◆ **Ausgangstext**:
|---|

Pfiffe für Dialogbereite

Mehrere Kundgebungsredner sprachen gar von der Möglichkeit einer Revolution. Kundgebungsredner wie der im September von Dmitri Medwedew entlassene Finanzminister Aleksej Kudrin oder die Fernseh-Moderatorin Ksenia Sobatschak, die zu einem Dialog mit der Macht aufriefen, um – wörtlich - eine Revolution zu verhindern, wurden ausgepfiffen. Es scheint, als ob die neue Bewegung dem Kreml tatsächlich gefährlich werden kann.

Auch Michail Gorbatschow, der ehemalige Präsident der Sowjetunion, fühlt sich berufen, Wladimir Putin zu warnen. Es wäre am besten, wenn der Ministerpräsident seine Kandidatur zu den Präsidentschaftswahlen am 4. März zurückzuzieht, erklärte Gorbatschow in einem Interview mit Radio Echo Moskau. Wenn Putin auf seine Macht verzichte, könne er all das erhalten, was er an Positivem geleistet habe, meinte Gorbatschow vermittelnd.

Der Kreml hat jedoch noch einen Trumpf. Überraschend zeigte sich auf dem Kundgebungsplatz Michail Prochorow. Der Multimilliardär kandidiert in Absprache mit dem Kreml zu den Präsidentschaftswahlen. Der mit 18 Milliarden-Dollar drittreichste Mann Russlands wollte sich dem Stress-Test auf der Redner-Tribüne nicht unterziehen und beschränkte sich stattdessen auf ein Bad unter den Demonstranten. An Putin übte Prochorow in einem Interview vorsichtige Kritik. Als der schwerreiche Präsidentschaftskandidat von einer Gruppe junger Sozialisten als Millionär beschimpft und von Anarchisten mit Schneebällen beworfen wurde, wurde es für den Zwei-Meter-Mann ungemütlich und er verließ den Platz.

Foto: U. Heyden

Volksfeststimmung in eisiger Kälte

Während es bei Kundgebungen in St. Petersburg und Nischni-Nowgorod zu Verhaftungen kam, gab es in Moskau keine Zwischenfälle. Behelmte Polizisten hielten sich im Hintergrund. Trotz der eisigen Temperaturen herrschte Volksfeststimmung. Viele Menschen trugen zum Zeichen ihres friedlichen Protestes weiße Blumen oder Luftballons.

|---|

◆ **Bereitgestellte Einträge**:
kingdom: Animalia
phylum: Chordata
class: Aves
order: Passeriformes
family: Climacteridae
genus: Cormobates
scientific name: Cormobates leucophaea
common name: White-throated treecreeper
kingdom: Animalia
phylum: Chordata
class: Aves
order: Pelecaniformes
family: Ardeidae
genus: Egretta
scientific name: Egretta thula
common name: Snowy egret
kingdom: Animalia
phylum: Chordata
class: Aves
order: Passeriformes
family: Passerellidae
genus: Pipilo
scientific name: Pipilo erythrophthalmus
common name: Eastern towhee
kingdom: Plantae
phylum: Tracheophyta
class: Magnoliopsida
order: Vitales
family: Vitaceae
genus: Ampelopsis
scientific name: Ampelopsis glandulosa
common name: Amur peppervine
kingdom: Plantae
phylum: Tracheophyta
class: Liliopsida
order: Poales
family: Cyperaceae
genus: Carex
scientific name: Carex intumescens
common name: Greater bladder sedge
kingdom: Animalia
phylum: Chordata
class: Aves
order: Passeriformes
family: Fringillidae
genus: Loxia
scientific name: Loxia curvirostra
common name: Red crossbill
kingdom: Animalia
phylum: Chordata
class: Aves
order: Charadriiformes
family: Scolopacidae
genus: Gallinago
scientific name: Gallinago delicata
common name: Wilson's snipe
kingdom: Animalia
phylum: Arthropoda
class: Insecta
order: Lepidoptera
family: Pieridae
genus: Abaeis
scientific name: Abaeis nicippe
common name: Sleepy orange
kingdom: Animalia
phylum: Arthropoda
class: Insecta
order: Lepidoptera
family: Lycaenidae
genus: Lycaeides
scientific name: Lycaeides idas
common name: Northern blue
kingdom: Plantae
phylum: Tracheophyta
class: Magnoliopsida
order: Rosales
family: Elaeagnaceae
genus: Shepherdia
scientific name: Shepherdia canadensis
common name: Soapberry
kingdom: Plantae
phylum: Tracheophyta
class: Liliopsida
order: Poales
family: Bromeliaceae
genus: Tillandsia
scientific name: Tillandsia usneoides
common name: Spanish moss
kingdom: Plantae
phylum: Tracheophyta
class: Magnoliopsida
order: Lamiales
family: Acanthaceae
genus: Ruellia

|---|

◆ **Erforderliche Schritte**:
a) An welchem Datum finden laut dem Bericht über die Moskauer Kundgebung die Präsidentschaftswahlen statt?
b) Setze den Bericht über die Moskauer Kundgebung nach seinem letzten Satz mit einigen weiteren Sätzen fort.

◆ **Die Antworten**:
a) Am 4. März.

b)
Wie man an den zahlreichen selbstgemalten Transparenten und Schildern sehen konnte, entfaltet sich allmählich das kreative Potential der neuen Bewegung. Putins Bemerkung, die weiße Schleife der Demonstranten erinnere ihn an ein Verhütungsmittel, wendeten viele Demonstranten, in dem sie Präservative in allen möglichen Variationen mitführten, gemalt, als Foto und in echt. Der Musikkritiker Artjom Troizki stand gar in einem Ganzkörper-Präservativ auf der Rednertribüne und warnte vor den "Infektionen des politischen Systems".

Erneut war die Moskauer Mittelschicht aufmarschiert, gut Ausgebildete mit mäßigem bis gutem Einkommen. Das politische Spektrum reichte von Rechtsliberalen der Solidarnost-Bewegung über kommunistische Gruppen, Anarchisten, der Piraten-Partei bis hin zu den russischen Rechtsradikalen. Ein großer Teil der Demonstranten war politisch nicht festgelegt.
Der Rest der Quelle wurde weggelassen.